Here is an official implementation for CryoAlign. (The current code is a temporary version and will be re-written in a unified language like C++ in the future.)
Advances in cryo-electron imaging technologies have led to a rapidly increasing number of density maps. Alignment and comparison of density maps play a crucial role in interpreting structural information, such as conformational heterogeneity analysis using global alignment and atomic model assembly through local alignment. Here, we propose a fast and accurate global and local cryo-electron microscopy density map alignment method CryoAlign, which leverages local density feature descriptors to capture spatial structure similarities. CryoAlign is the first feature-based EM map alignment tool, in which the employment of feature-based architecture enables the rapid establishment of point pair correspondences and robust estimation of alignment parameters. Extensive experimental evaluations demonstrate the superiority of CryoAlign over the existing methods in both alignment accuracy and speed.
Ubuntu 18.04 or later
The current version needs both python and C++ environment. If you have a Docker environment with GPU, we strongly recommend you to generate image using the dockerfile.
Python 3.6
open3d 0.13.0
pytorch 1.7
numpy 1.19
scipy 1.5
scikit-learn 0.24.0
TEASER++
FFTW
PCL(point cloud libraries)
EIGEN
Build image from dockerfile and create a container from the image
docker build -f dockerfile -t [image name] .
docker run -it --name [container name] --gpus all [image name]
Enter the container, install PCL lib
sh /CryoAlign/docker/pcl.sh
In the "source" directory, there is a main.py file.
cd /CryoAlign/source
Usage: python main.py --data_dir [data dir] --source [SOURCE_MAP.map] --target [TARGET_MAP.map] [(options)]
---options---
--source_contour [float] : Threshold of source density map
--target_contour [float] : Threshold of target density map
--source_pdb [str] : Corresponding pdb of source density map
--source_sup_pdb [str] : Ground truth of transformed source pdb
--voxel [float] : Sampling interval
--seg : Mask version or not
example: data/emd_3695_3696
run the following code
python main.py --data_dir ../data/emd_3695_3696 --source emd_3695.map --target emd_3696.map --source_contour 0.008 --target_contour 0.002 --source_pdb 5nsr.pdb --source_sup_pdb 5nsr_sup.pdb --voxel 5.0
example: data/emd_3661_6647
run the following code
python main.py --data_dir ../data/emd_3661_6647 --source emd_3661.map --target emd_6647.map --source_contour 0.07 --target_contour 0.017 --source_pdb 5no2.pdb --source_sup_pdb 5no2_5juu_sup.pdb --voxel 5.0 --seg
example: data/emd_4775_4776
We extract chains A and B from EMD-4775 (PDB ID: 6rah) and rigidly align them into map EMD-4776 (PDB ID: 6rai).

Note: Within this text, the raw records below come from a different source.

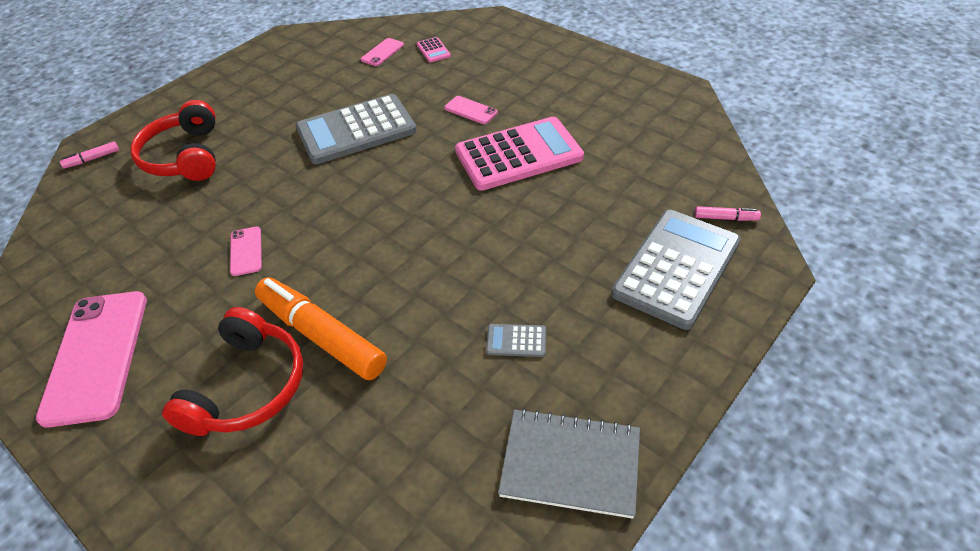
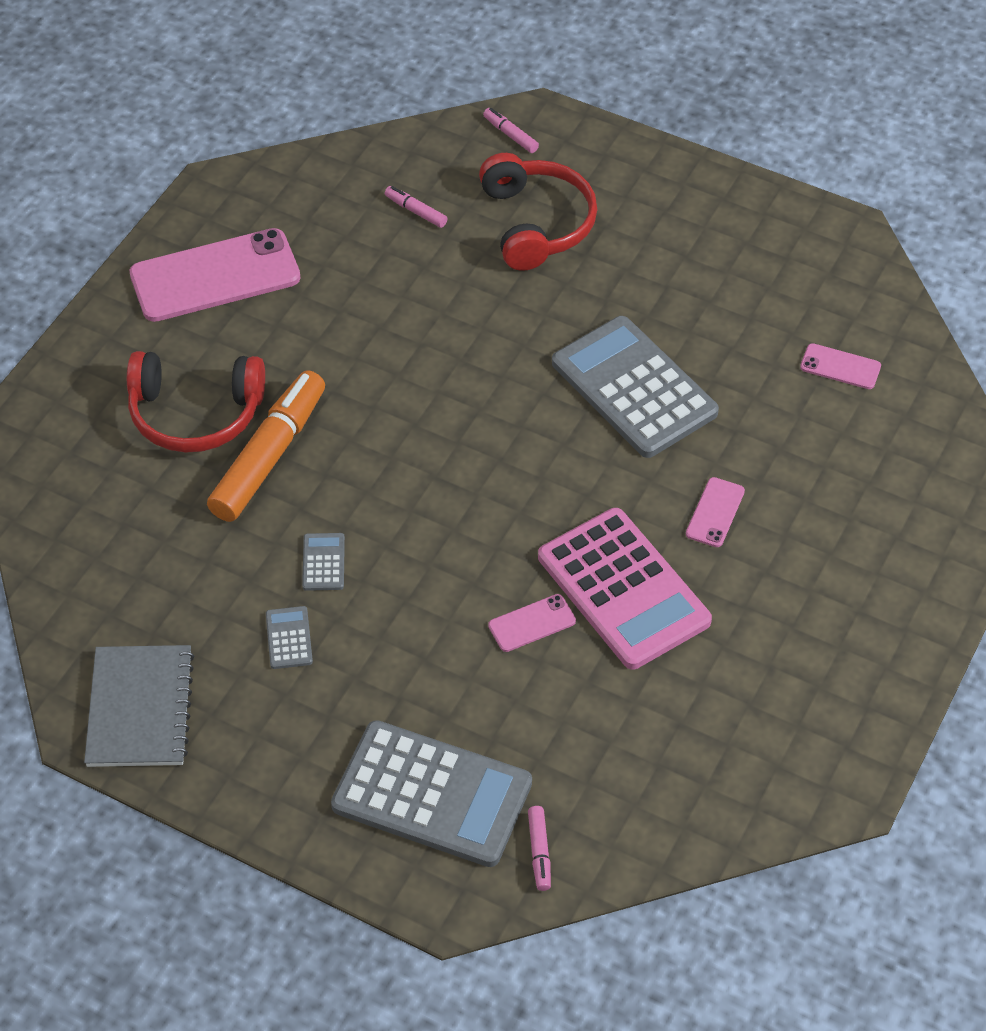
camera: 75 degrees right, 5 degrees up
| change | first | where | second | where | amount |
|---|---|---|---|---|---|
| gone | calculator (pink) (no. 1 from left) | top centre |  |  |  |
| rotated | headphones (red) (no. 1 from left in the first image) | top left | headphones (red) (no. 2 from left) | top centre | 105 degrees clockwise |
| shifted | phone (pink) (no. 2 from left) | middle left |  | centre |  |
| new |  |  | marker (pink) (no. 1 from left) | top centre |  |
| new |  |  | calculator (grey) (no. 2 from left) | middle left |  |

python atomic_model_example.py --stage rigid --visualize
The superimposition of point clouds is visualized, in which chain A is colored red, chain B is colored green, and the target map is colored blue. The rigid parameters are also applied to corresponding PDB structures, named "chain_*_rigid.pdb".
Based on above well-assembly of point clouds, CryoAlign can further perform flexible fitting by integrating with Bayesian Coherent Point Drift (O. Hirose, "Geodesic-Based Bayesian Coherent Point Drift," IEEE TPAMI, Oct 2022.).
python atomic_model_example.py --stage flexible --visualize
For convenience, we provide the result of BCPD, named "output_flexible.txt", and the visualization of transformed point clouds is shown. Furthermore, the point displacement between matched points is performed to the atomic model, named "chain_*_flexible.pdb".